Star Trek’s JAMES VAN OVER needs OUR HELP to afford home care during treatment for BRAIN CANCER…

If you don’t know the name JAMES VAN OVER, SR., then you haven’t been reading the credits for Star Trek: DS9, Voyager, Enterprise, Star Trek Generations, First Contact, Insurrection, or Nemesis very carefully. Or maybe you didn’t look closely enough at the dedication plaques of the Enterprise NX-01, Columbia NX-02, Enterprise-B, or U.S.S. Defiant seen in DS9‘s “The Die Is Cast.”

Of course, those plaque names very often matched the Star Trek credits as a way for the creators to “sign their work” and honor those dedicated people putting their heart and soul into making this show that we all love so much.

James Van Over joined the scenic art department team under MIKE OKUDA at Paramount in early 1994, just as TNG was wrapping, DS9 was finishing season two, Voyager was ramping up, and Generations was in pre-production. Mike was super-busy and needed a new graphic artist to help make all of those LCARS displays and animations and anything else that needed to adorn the many, many sets that the various Star Trek series and movies featured.

In fact, one of the people Mike offered that job to was me (I turned it down…here’s the story of that decision). But a couple of months later, Mike hired Jim, and he ended up working on the ensuing Paramount Star Trek series and movies until Enterprise was canceled in 2005. Jim also worked on the STAR TREK: NEW VOYAGES episode “To Serve All My Days” (the one starring WALTER KOENIG as Chekov and written by DOROTHY FONTANA).

I first met Jim at the “SAVE STAR TREK” rally at Paramount when he and many others on the production crew and writing team came out to see hundreds of Trekkies with picket signs protesting the cancelation of Enterprise. Jim and I got to talking, and when I learned of his job title and hiring date, I said, “Oh, you got the job I turned down.” And he replied, “Then I need to thank you for my house!”

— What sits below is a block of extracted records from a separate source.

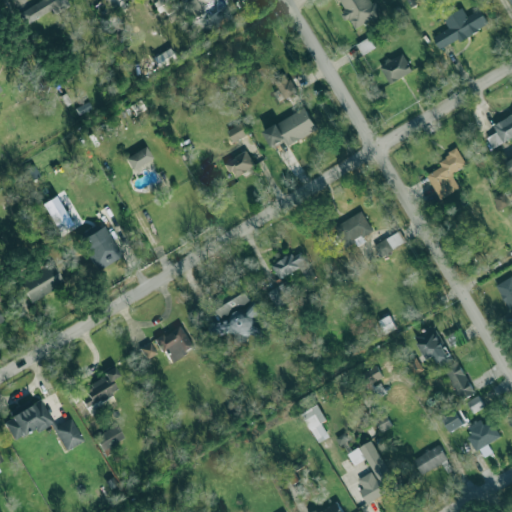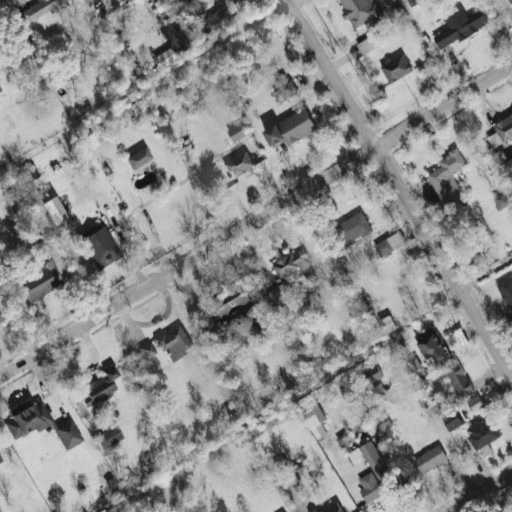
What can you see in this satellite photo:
building: (510, 1)
building: (510, 2)
building: (161, 4)
building: (161, 4)
building: (192, 7)
building: (193, 8)
building: (39, 9)
building: (40, 9)
building: (358, 11)
building: (359, 11)
building: (220, 15)
building: (220, 16)
building: (460, 29)
building: (460, 30)
building: (163, 57)
building: (164, 58)
building: (395, 68)
building: (396, 68)
building: (284, 84)
building: (285, 85)
building: (0, 88)
building: (0, 88)
building: (290, 128)
building: (290, 129)
building: (238, 131)
building: (501, 131)
building: (501, 131)
building: (238, 132)
building: (137, 157)
building: (138, 158)
building: (239, 163)
building: (239, 164)
building: (509, 165)
building: (509, 166)
building: (446, 174)
building: (446, 174)
road: (399, 185)
building: (501, 200)
building: (501, 201)
road: (255, 222)
building: (353, 228)
building: (353, 228)
building: (390, 243)
building: (390, 243)
building: (100, 247)
building: (100, 247)
building: (293, 265)
building: (293, 266)
building: (41, 282)
building: (41, 282)
building: (506, 291)
building: (506, 292)
building: (280, 294)
building: (281, 294)
building: (230, 300)
building: (237, 314)
building: (1, 319)
building: (1, 319)
building: (242, 324)
building: (386, 324)
building: (387, 324)
building: (174, 343)
building: (175, 343)
building: (431, 344)
building: (431, 345)
building: (147, 350)
building: (148, 350)
building: (372, 374)
building: (372, 374)
building: (458, 380)
building: (459, 380)
building: (99, 388)
building: (99, 388)
building: (474, 404)
building: (475, 404)
building: (27, 419)
building: (28, 420)
building: (454, 420)
building: (454, 420)
building: (315, 422)
building: (316, 422)
building: (67, 434)
building: (68, 434)
building: (482, 435)
building: (483, 435)
building: (108, 438)
building: (109, 439)
building: (0, 459)
building: (429, 459)
building: (430, 459)
building: (0, 460)
building: (372, 472)
building: (373, 472)
road: (482, 494)
building: (330, 508)
building: (331, 508)
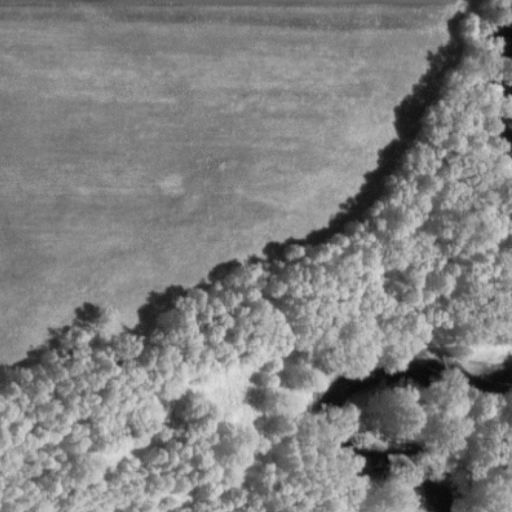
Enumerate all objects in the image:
river: (459, 306)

A man in his sixties with two grown sons—Jim, Jr. and Jason—Jim, Sr. is wonderful, warm, and very funny guy. We’ve remained friends ever since meeting that day at Paramount, even going to Disneyland together a few times with other local Trekkers…

Van Overboard!

It was during his time working on Star Trek that Jim met the love of his life, NIKI ROSENBLUM DeMAIO, a wonderful woman who shared Jim’s life for two magical decades before tragically passing away last summer. But just as Jim was finally beginning to get over her loss (at least a little), he was taken last Friday to the E.R. with with mobility issues.

While at the hospital for several days, Jim had countless tests, an MRI, and a brain biopsy (his scalp looks like Dr. Frankenstein worked on him!). Unfortunately, a malignant tumor was found, and Jim is going to need some serious treatment, the details of which are still being determined.

Jim has insurance that will help pay for the course of cancer treatment, but with significant mobility problems, insurance will NOT cover home installations like railings for bath and toilet access nor in-home assistance such as house cleaning, laundry, cooking, etc. And right now, because of union negotiations with production studios slowing things in Hollywood, Jim isn’t working at the moment and has no money coming in to cover those unexpected expenses.

For these reasons, Jim and his sons have set up a GoFundMe page with a goal (for now) of $10,000…

I’ve just donated $50 myself, but I told Jim that I’d post a link to the campaign here on Fan Film Factor…relevant both because of Jim’s long-time work on Star Trek as well as his participation in the early days of modern Star Trek fan films.

But really, I’m posting this request because Jim is such an awesome person, a good friend, and he’s really scared right now. He tries his best to put on a positive and happy face, but he’s also been posting to Facebook at 3 am after getting middle-of-the-night blood pressure tests and needing a nurse help him not fall in the bathroom. There’s not many ways to sugarcoat stuff like that.

No one deserves a brain tumor or the fear that comes with it, but James Van Over is truly one of the very, very good people of this world. So whether you help for that reason or because you’re a fan and appreciate all that Jim has given to Star Trek over the years, I invite you to join dozens of Trekkies and others who are helping to make this difficult time just a little less uncertain for Jim.